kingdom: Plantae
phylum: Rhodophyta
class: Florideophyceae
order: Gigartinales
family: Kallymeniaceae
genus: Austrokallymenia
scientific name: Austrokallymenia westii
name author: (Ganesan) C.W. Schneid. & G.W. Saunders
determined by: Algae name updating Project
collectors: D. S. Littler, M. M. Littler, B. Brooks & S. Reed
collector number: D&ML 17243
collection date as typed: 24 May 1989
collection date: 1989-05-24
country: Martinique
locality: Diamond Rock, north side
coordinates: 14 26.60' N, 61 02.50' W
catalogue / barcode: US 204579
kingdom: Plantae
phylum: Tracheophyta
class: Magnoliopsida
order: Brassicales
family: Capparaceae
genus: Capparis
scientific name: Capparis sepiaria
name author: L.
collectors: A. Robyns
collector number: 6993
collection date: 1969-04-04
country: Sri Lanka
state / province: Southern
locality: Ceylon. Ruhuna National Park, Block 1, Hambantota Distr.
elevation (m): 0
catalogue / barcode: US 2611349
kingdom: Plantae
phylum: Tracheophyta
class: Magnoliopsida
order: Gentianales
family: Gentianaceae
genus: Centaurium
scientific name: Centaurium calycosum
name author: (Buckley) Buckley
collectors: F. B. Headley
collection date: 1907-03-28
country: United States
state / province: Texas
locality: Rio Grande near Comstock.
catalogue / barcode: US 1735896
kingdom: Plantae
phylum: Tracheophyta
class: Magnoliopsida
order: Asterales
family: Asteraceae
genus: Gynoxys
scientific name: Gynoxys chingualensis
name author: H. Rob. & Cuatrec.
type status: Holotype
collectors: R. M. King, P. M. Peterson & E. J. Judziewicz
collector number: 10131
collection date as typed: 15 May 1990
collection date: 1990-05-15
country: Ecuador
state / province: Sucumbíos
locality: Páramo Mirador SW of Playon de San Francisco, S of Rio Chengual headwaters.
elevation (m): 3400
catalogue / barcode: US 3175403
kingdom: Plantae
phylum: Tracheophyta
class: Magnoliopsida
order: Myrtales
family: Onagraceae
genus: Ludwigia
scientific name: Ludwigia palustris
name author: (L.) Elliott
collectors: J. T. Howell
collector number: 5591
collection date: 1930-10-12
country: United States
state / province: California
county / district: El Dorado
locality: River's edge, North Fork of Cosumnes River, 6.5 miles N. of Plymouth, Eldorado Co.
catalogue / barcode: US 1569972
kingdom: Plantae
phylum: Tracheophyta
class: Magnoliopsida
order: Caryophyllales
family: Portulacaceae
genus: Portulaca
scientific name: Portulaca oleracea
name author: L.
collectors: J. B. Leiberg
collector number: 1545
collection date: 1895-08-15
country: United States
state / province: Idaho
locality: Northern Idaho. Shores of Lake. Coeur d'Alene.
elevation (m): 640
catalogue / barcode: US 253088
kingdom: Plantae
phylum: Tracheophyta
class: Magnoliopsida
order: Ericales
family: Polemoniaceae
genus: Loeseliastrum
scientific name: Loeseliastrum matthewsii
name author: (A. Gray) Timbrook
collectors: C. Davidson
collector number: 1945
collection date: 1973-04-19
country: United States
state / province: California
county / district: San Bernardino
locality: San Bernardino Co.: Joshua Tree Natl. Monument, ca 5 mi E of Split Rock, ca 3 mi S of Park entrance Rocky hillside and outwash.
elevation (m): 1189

##############################

### WORK TO BE COMPLETED
Transcribe every line of the data above without changing a single character.

### REPLY
kingdom: Plantae
phylum: Rhodophyta
class: Florideophyceae
order: Gigartinales
family: Kallymeniaceae
genus: Austrokallymenia
scientific name: Austrokallymenia westii
name author: (Ganesan) C.W. Schneid. & G.W. Saunders
determined by: Algae name updating Project
collectors: D. S. Littler, M. M. Littler, B. Brooks & S. Reed
collector number: D&ML 17243
collection date as typed: 24 May 1989
collection date: 1989-05-24
country: Martinique
locality: Diamond Rock, north side
coordinates: 14 26.60' N, 61 02.50' W
catalogue / barcode: US 204579
kingdom: Plantae
phylum: Tracheophyta
class: Magnoliopsida
order: Brassicales
family: Capparaceae
genus: Capparis
scientific name: Capparis sepiaria
name author: L.
collectors: A. Robyns
collector number: 6993
collection date: 1969-04-04
country: Sri Lanka
state / province: Southern
locality: Ceylon. Ruhuna National Park, Block 1, Hambantota Distr.
elevation (m): 0
catalogue / barcode: US 2611349
kingdom: Plantae
phylum: Tracheophyta
class: Magnoliopsida
order: Gentianales
family: Gentianaceae
genus: Centaurium
scientific name: Centaurium calycosum
name author: (Buckley) Buckley
collectors: F. B. Headley
collection date: 1907-03-28
country: United States
state / province: Texas
locality: Rio Grande near Comstock.
catalogue / barcode: US 1735896
kingdom: Plantae
phylum: Tracheophyta
class: Magnoliopsida
order: Asterales
family: Asteraceae
genus: Gynoxys
scientific name: Gynoxys chingualensis
name author: H. Rob. & Cuatrec.
type status: Holotype
collectors: R. M. King, P. M. Peterson & E. J. Judziewicz
collector number: 10131
collection date as typed: 15 May 1990
collection date: 1990-05-15
country: Ecuador
state / province: Sucumbíos
locality: Páramo Mirador SW of Playon de San Francisco, S of Rio Chengual headwaters.
elevation (m): 3400
catalogue / barcode: US 3175403
kingdom: Plantae
phylum: Tracheophyta
class: Magnoliopsida
order: Myrtales
family: Onagraceae
genus: Ludwigia
scientific name: Ludwigia palustris
name author: (L.) Elliott
collectors: J. T. Howell
collector number: 5591
collection date: 1930-10-12
country: United States
state / province: California
county / district: El Dorado
locality: River's edge, North Fork of Cosumnes River, 6.5 miles N. of Plymouth, Eldorado Co.
catalogue / barcode: US 1569972
kingdom: Plantae
phylum: Tracheophyta
class: Magnoliopsida
order: Caryophyllales
family: Portulacaceae
genus: Portulaca
scientific name: Portulaca oleracea
name author: L.
collectors: J. B. Leiberg
collector number: 1545
collection date: 1895-08-15
country: United States
state / province: Idaho
locality: Northern Idaho. Shores of Lake. Coeur d'Alene.
elevation (m): 640
catalogue / barcode: US 253088
kingdom: Plantae
phylum: Tracheophyta
class: Magnoliopsida
order: Ericales
family: Polemoniaceae
genus: Loeseliastrum
scientific name: Loeseliastrum matthewsii
name author: (A. Gray) Timbrook
collectors: C. Davidson
collector number: 1945
collection date: 1973-04-19
country: United States
state / province: California
county / district: San Bernardino
locality: San Bernardino Co.: Joshua Tree Natl. Monument, ca 5 mi E of Split Rock, ca 3 mi S of Park entrance Rocky hillside and outwash.
elevation (m): 1189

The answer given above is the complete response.